Simon Maurer ist bei der Schweizerischen Vereinigung für Qualitäts- und Management-Systeme (SQS) Leitender Auditor und für die Norm ISO/IEC 27001 verantwortlich. Die SQS ist in der Schweiz die führende Zertifizierungsstelle für Informationssicherheits-Managementsysteme gemäss dieser Norm. Maurer verfügt über eine jahrzehntelange Führungserfahrung in der Informatik und berät neben seiner SQS-Tätigkeit Firmen zur Informationssicherheit.
Wir haben Simon Maurer ein paar Fragen zu seinen Aufgabenbereichen gestellt.
Wie sind Sie zu Ihrer Position als SQS-Produktverantwortlicher und Leitender Auditor gekommen?
Als ich Geschäftsführer einer Informatik-Firma war, haben wir uns bei der SQS zertifizieren lassen. Ich lernte damals, was es heisst, ein Managementsystem neu aufzubauen. Und ich lernte mehrere Auditoren kennen. Eines Tages wurde ich von ihnen gefragt, ob ich Interesse hätte zu auditieren. Ich habe den Entscheid gewagt, mich selbständig zu machen, und ihn keinen einzigen Tag bereut. Vor mehreren Jahren wurde ich von meiner Vorgesetzten in der SQS gefragt, ob ich zusätzlich die Produkteverantwortung für die ISO/IEC 27001 zu Informationssicherheits-Managementsystemen übernehmen möchte, und ich sagte zu. Es ist eine äusserst spannende Rolle in einem sehr dynamischen Umfeld.
Wie haben sich die Bedrohungen im Bereich der Cybersicherheit in den letzten Jahren entwickelt?
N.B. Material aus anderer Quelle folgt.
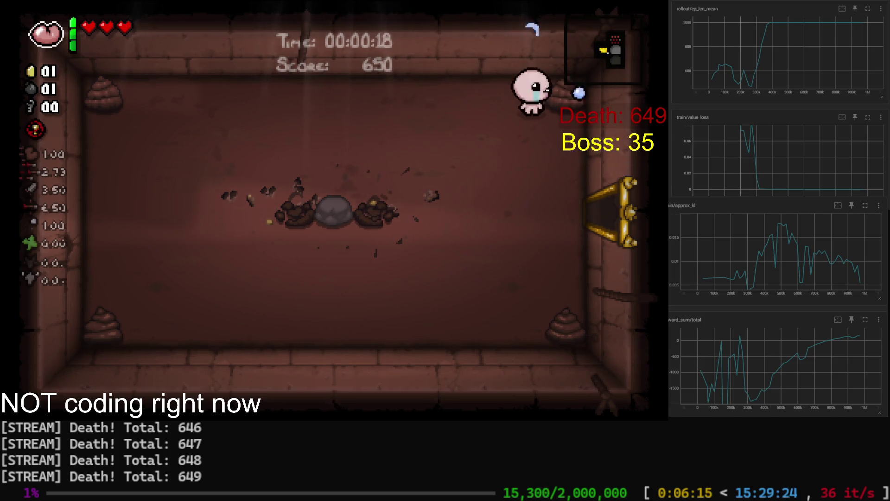
key("s")
key("Down")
Die Informatik befindet sich in einem tiefgreifenden Wandel. Viele Firmen wollen in die Cloud wechseln, benötigen aber nach wie vor einen lokalen Informatikbetrieb. Damit erhöhen sie die Komplexität ihrer Betriebsplattformen massiv. Entsprechend steigen ihre Risiken. Ein klassisches Beispiel: Das Inventar der eingesetzten IT-Mittel wird nicht gründlich gepflegt, und dadurch gehen wichtige Sicherheits-Updates vergessen. Besteht dann ein Zugang zum Internet, nützen Angreifer diese Schwachstellen aus. Zudem wird die Software-Entwicklung immer komplexer, wodurch das Risiko steigt, dass die Entwickler Schwachstellen in der Testphase nicht erkennen. Befinden sich diese in weltweit eingesetzten Lösungen, können Tausende von Kunden gleichzeitig gehackt werden.
Welche Entwicklungen erwarten Sie im Bereich der Cybersicherheit?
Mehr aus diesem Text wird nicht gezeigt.